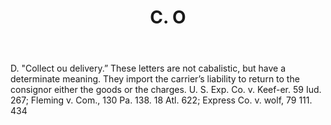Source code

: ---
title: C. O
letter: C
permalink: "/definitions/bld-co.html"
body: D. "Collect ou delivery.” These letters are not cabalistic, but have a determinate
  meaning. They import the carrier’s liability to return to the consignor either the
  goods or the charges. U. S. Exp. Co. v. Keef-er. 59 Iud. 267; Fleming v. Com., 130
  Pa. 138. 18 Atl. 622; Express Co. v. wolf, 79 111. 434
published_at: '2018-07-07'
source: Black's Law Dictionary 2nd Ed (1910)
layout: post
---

######

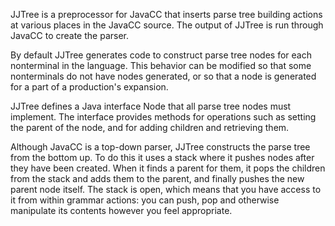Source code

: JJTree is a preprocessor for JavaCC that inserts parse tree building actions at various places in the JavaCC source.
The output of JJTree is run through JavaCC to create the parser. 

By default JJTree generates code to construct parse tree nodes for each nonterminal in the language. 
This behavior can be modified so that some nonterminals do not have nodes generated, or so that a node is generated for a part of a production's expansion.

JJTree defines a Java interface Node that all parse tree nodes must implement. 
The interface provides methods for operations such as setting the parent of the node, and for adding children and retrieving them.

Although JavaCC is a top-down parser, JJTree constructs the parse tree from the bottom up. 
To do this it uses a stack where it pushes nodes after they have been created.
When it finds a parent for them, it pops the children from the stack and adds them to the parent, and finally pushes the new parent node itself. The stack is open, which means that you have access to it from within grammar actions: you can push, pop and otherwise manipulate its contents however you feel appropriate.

######

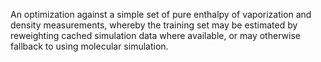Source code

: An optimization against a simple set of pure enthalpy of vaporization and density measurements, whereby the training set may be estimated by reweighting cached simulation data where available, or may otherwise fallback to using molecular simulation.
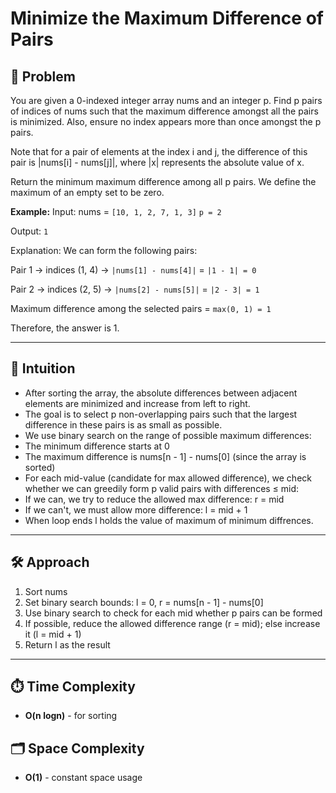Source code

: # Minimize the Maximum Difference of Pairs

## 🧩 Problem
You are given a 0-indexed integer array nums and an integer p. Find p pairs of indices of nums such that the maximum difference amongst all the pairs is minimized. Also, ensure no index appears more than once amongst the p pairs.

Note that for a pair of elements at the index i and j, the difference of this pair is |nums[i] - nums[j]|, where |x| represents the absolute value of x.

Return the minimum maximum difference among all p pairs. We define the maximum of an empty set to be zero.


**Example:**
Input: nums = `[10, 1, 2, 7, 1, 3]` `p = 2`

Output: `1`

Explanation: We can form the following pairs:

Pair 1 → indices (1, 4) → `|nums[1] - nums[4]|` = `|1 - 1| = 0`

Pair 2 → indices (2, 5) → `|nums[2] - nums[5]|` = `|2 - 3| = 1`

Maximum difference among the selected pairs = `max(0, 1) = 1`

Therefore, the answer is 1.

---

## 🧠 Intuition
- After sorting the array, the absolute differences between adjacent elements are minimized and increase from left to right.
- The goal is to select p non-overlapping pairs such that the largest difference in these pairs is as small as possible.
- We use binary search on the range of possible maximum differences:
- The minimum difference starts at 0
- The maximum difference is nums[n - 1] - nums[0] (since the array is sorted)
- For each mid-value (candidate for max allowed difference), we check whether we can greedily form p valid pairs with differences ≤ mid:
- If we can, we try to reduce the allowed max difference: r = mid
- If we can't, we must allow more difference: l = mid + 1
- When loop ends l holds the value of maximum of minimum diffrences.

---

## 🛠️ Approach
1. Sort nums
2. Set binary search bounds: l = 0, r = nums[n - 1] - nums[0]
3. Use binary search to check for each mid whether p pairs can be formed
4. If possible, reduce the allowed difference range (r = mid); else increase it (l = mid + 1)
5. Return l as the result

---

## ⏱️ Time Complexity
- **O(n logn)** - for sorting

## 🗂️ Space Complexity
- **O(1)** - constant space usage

######

### Try it:
Which lines in the items above contain the word "indices", with case counting? Copy each of those lines in full.

### Output for this exercise:
You are given a 0-indexed integer array nums and an integer p. Find p pairs of indices of nums such that the maximum difference amongst all the pairs is minimized. Also, ensure no index appears more than once amongst the p pairs.
Pair 1 → indices (1, 4) → `|nums[1] - nums[4]|` = `|1 - 1| = 0`
Pair 2 → indices (2, 5) → `|nums[2] - nums[5]|` = `|2 - 3| = 1`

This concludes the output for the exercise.